Twice in a span of a few days the police and EMT’s were summoned by someone to this location. Sunday, she’d made the call. Who had contacted them tonight? And why?
Under Emma’s sweater, cold beads of apprehension coated her skin and she hugged herself tighter. Several police cars blocked the entrance to her building.
“What’s going on?” Chase asked a few people who milled around on the sidewalk, watching the scene with intense interest.
“Some woman was attacked in her apartment,” a young girl said, only glancing at them for an instant. She nervously tugged at the collar of her jacket and then went back to chewing on her thumbnail.
Her throat suddenly tight, Emma croaked, “Do you know who?”
Chase looked at her and by the way his brows sort of met each other he knew what her sharp intake of air had meant. It was likely someone she knew had fallen victim to yet another horrendous crime.
A man shrugged in reply to her question and the other onlookers either followed suit
or didn’t respond at all.
Her hands began to tremble and she quickly curled them into fists. Having lived on campus for nearly five years, she knew a lot of people, especially those in her building which was reserved for graduate and certain exchange students. At the very least, she knew them well enough to call them by name and to chat about the weather. So no matter who the victim was, this felt personal.
“Let’s go.” Chase grasped her by the elbow and shouldered them through the crowd until they were halted by a state officer.
“Sorry. No one is allowed beyond this point. You have to stay back.” His shoulders were nearly as wide as a yard stick. He held out an arm and glared down at them with a stare meant to stop a trained Doberman Pinscher dead in its tracks.

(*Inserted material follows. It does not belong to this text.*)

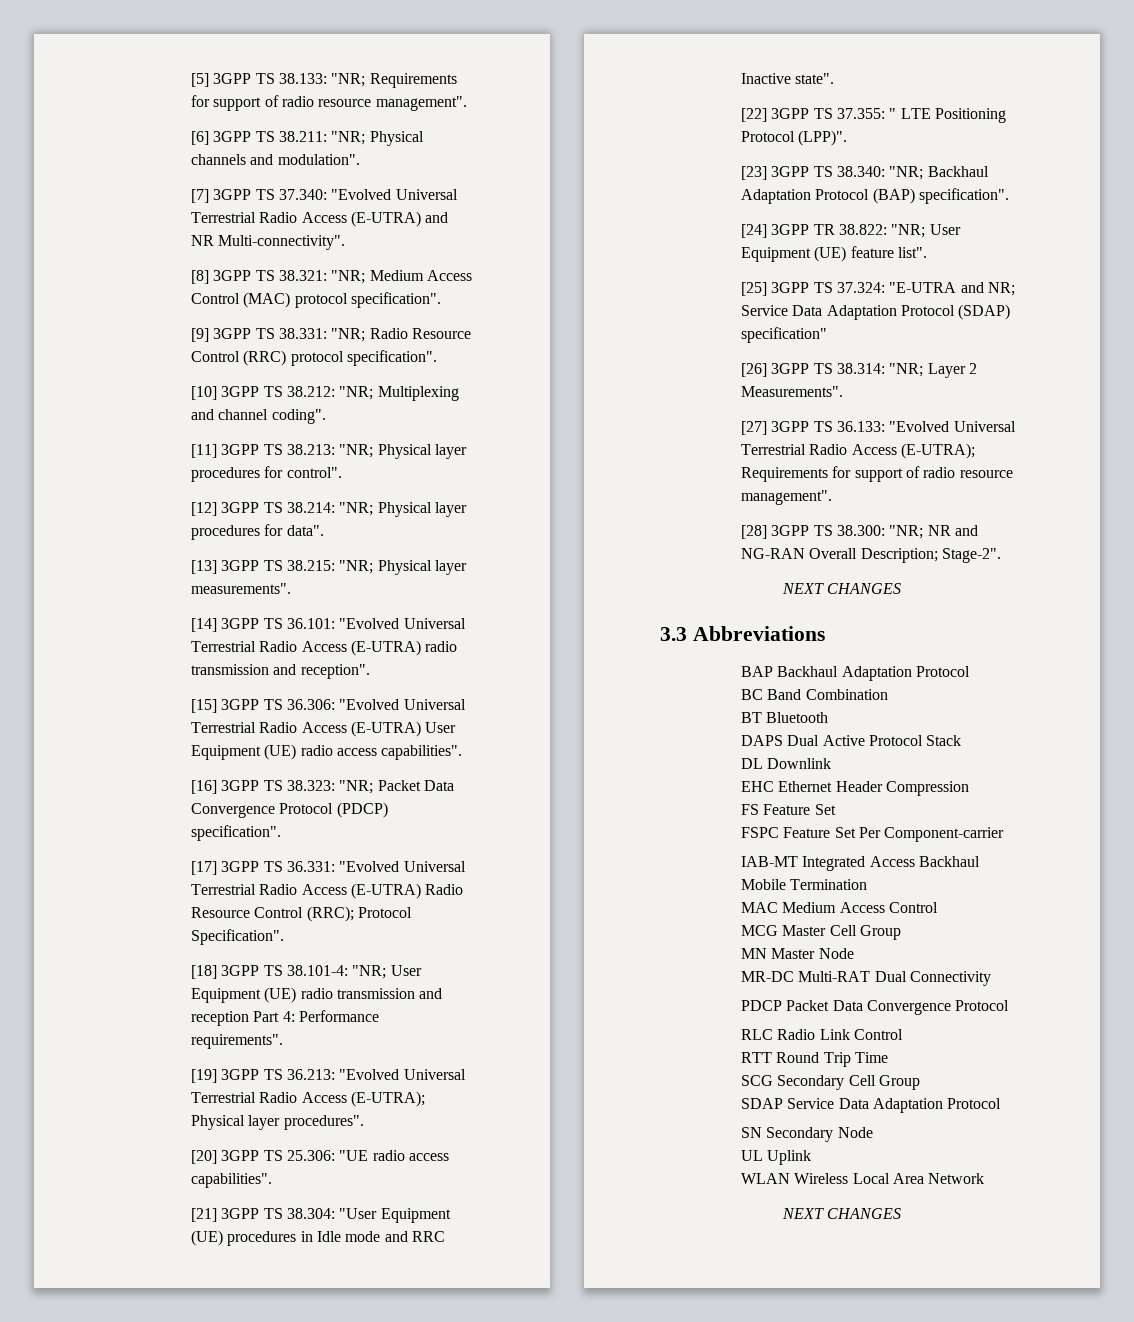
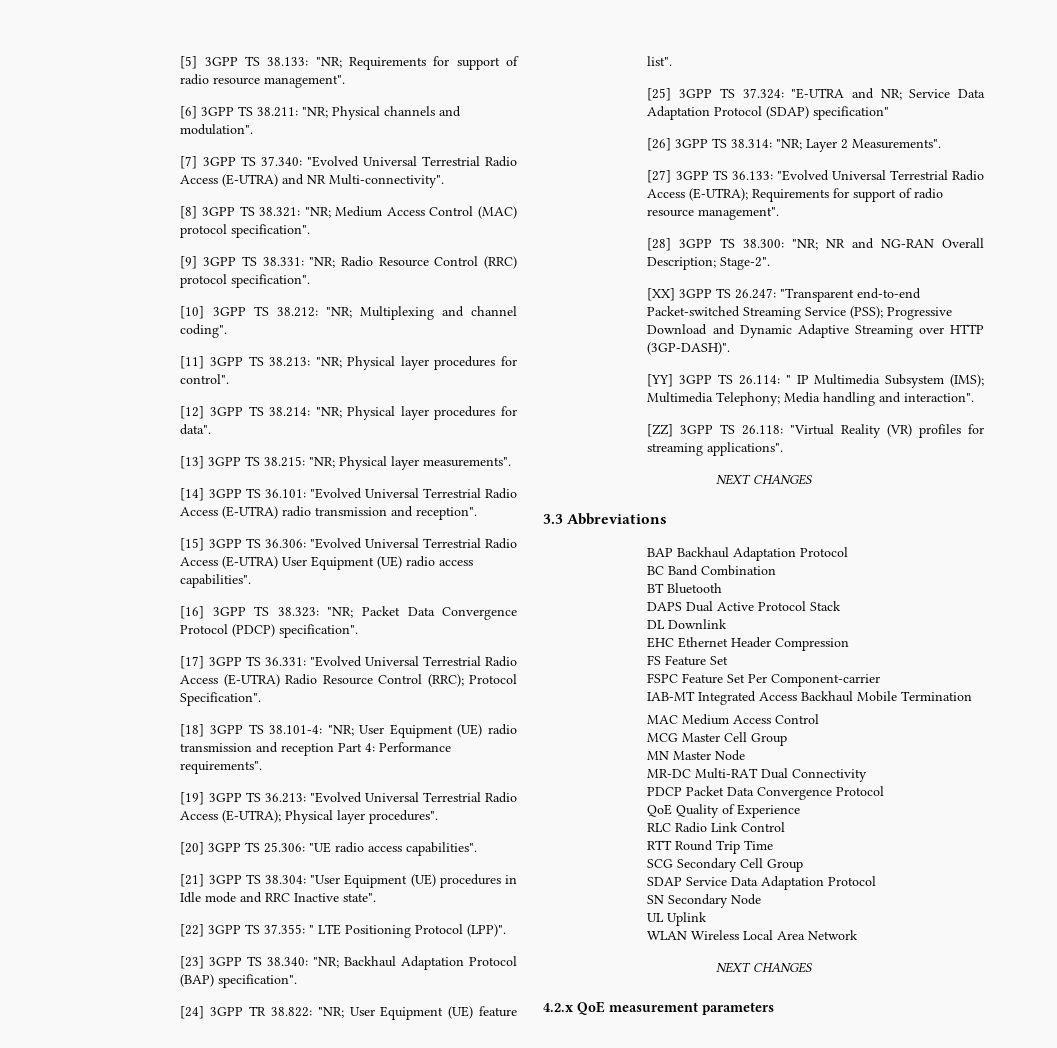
(1001, 555) none -> [647,288,922,302] [647,306,953,320] [647,324,984,338] [647,342,731,355] [647,374,985,388] [647,392,975,406] [647,424,985,438] [647,442,784,456] // [XX] 3GPP TS 26.247: "Transparent end-to-end Packet-switched Streaming Service (PSS); Progressive Download and Dynamic Adaptive Streaming over HTTP (3GP-DASH)". // [YY] 3GPP TS 26.114: " IP Multimedia Subsystem (IMS); Multimedia Telephony; Media handling and interaction". // [ZZ] 3GPP TS 26.118: "Virtual Reality (VR) profiles for streaming applications".
(1010, 1005) none -> [647,804,801,818] // QoE Quality of Experience
(902, 1213) none -> [543,1001,774,1015] // 4.2.x QoE measurement parameters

Fully displaying her angst, Emma shouldered her way in front of Chase. “I live in the building. On the second floor. Apartment 212.” Her voice shook, despite her attempt to keep it in check, and by the way the officer’s gaze softened slightly, he’d heard it too.
“Sorry, mam.”
His tongue skimmed his lips.
Her lungs gripped her last breath.
“I can’t let anyone in there until I’m told the crime scene is secure,” he stated calmly.
“We understand,” Chase answered for them.
She glared over her shoulder at him. What was he saying? She had to get inside. Hadn’t Chase seen the flicker of sympathy in the man’s eyes? Something was terribly wrong.
Emma shifted her bag on her shoulder and dug her cell phone out of her jacket pocket. “I’m going to call Nanette. Maybe she can tell us more about what is going on.”
Their apartment was on the court side of the building and not in view from where they stood. The phone rang once, twice, three times before she received a masculine hello.
Her eyes darted to Chase who studied the entrance to her apartment building.
“Hello.” The voice demanded attention, but she couldn’t utter a sound.
She grabbed Chase’s hoodie. Its material filled her fists. He glanced down at her. And then again.